● Your instructions
Your task is to extract every entry that follows word for word while excluding the pictures.

··· Material to process

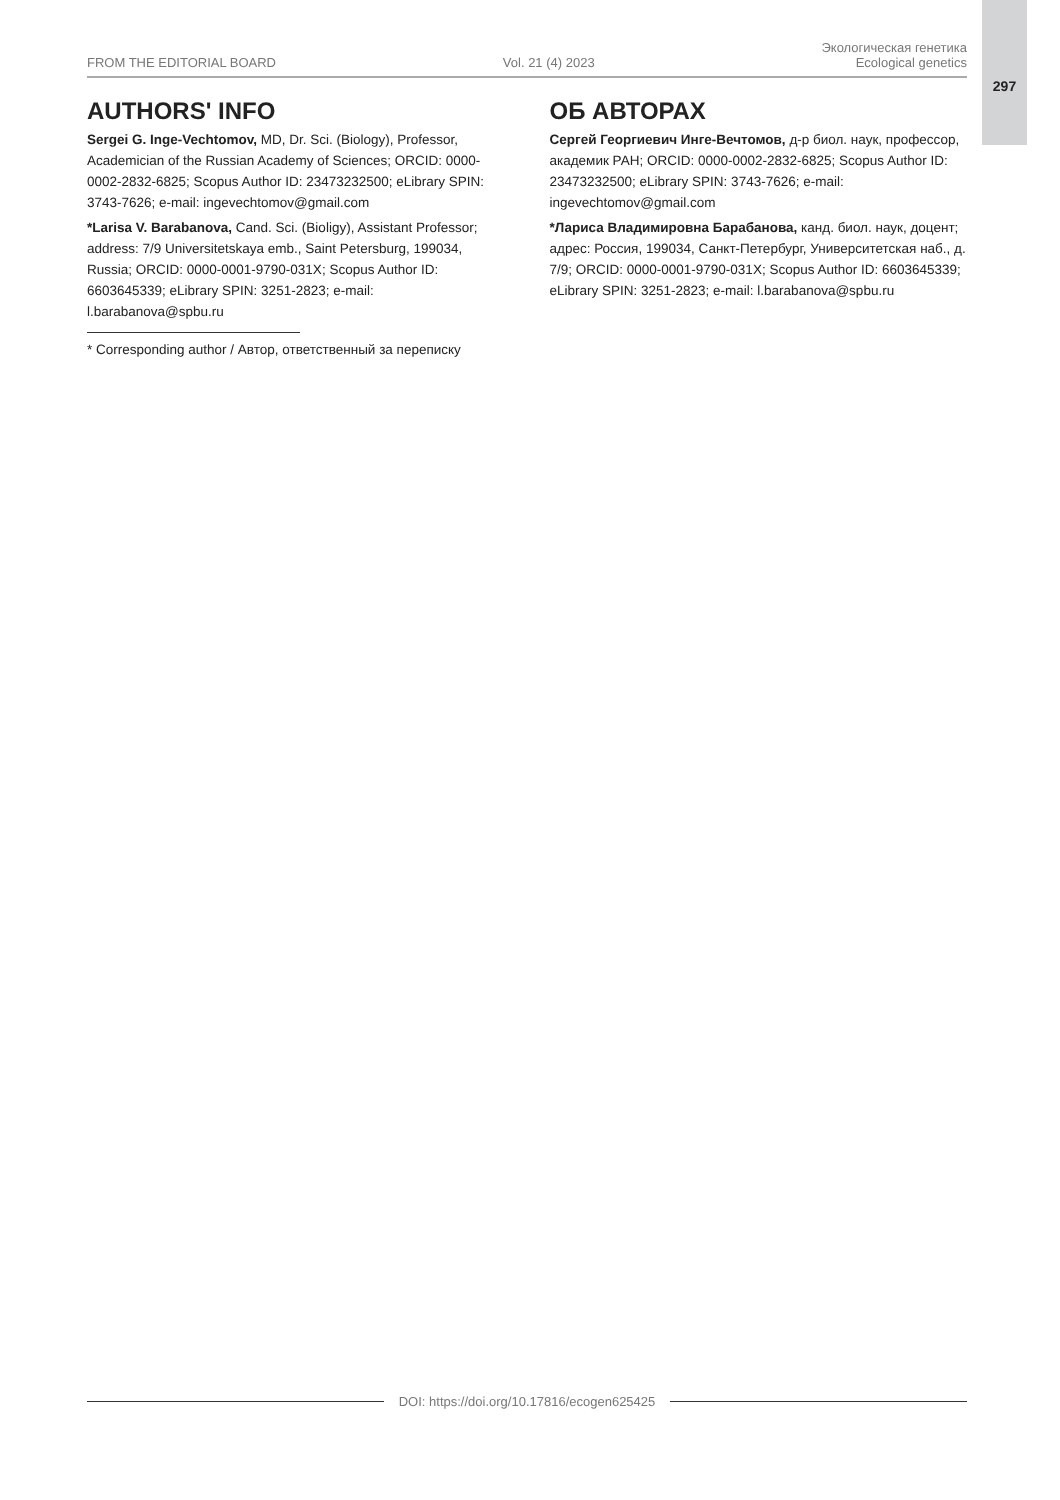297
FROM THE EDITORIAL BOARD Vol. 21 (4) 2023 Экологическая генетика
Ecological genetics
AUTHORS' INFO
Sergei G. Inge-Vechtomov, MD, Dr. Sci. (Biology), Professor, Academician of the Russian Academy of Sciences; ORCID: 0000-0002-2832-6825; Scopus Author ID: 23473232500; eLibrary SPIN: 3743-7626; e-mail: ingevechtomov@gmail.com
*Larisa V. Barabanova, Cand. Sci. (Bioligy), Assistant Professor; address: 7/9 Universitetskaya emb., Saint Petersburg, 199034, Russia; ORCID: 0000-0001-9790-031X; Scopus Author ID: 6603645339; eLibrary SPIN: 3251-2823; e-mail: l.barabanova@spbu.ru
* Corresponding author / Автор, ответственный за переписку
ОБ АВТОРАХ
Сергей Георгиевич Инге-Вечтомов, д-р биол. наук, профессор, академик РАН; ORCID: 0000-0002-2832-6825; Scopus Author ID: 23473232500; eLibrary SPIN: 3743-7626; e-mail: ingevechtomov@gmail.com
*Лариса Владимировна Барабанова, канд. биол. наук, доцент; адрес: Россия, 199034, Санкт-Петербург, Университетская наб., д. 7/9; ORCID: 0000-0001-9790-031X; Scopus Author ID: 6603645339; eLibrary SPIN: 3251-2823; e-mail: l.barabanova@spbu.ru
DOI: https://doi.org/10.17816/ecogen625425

······

● Solved problem
297
FROM THE EDITORIAL BOARD Vol. 21 (4) 2023 Экологическая генетика
Ecological genetics
AUTHORS' INFO
Sergei G. Inge-Vechtomov, MD, Dr. Sci. (Biology), Professor, Academician of the Russian Academy of Sciences; ORCID: 0000-0002-2832-6825; Scopus Author ID: 23473232500; eLibrary SPIN: 3743-7626; e-mail: ingevechtomov@gmail.com
*Larisa V. Barabanova, Cand. Sci. (Bioligy), Assistant Professor; address: 7/9 Universitetskaya emb., Saint Petersburg, 199034, Russia; ORCID: 0000-0001-9790-031X; Scopus Author ID: 6603645339; eLibrary SPIN: 3251-2823; e-mail: l.barabanova@spbu.ru
* Corresponding author / Автор, ответственный за переписку
ОБ АВТОРАХ
Сергей Георгиевич Инге-Вечтомов, д-р биол. наук, профессор, академик РАН; ORCID: 0000-0002-2832-6825; Scopus Author ID: 23473232500; eLibrary SPIN: 3743-7626; e-mail: ingevechtomov@gmail.com
*Лариса Владимировна Барабанова, канд. биол. наук, доцент; адрес: Россия, 199034, Санкт-Петербург, Университетская наб., д. 7/9; ORCID: 0000-0001-9790-031X; Scopus Author ID: 6603645339; eLibrary SPIN: 3251-2823; e-mail: l.barabanova@spbu.ru
DOI: https://doi.org/10.17816/ecogen625425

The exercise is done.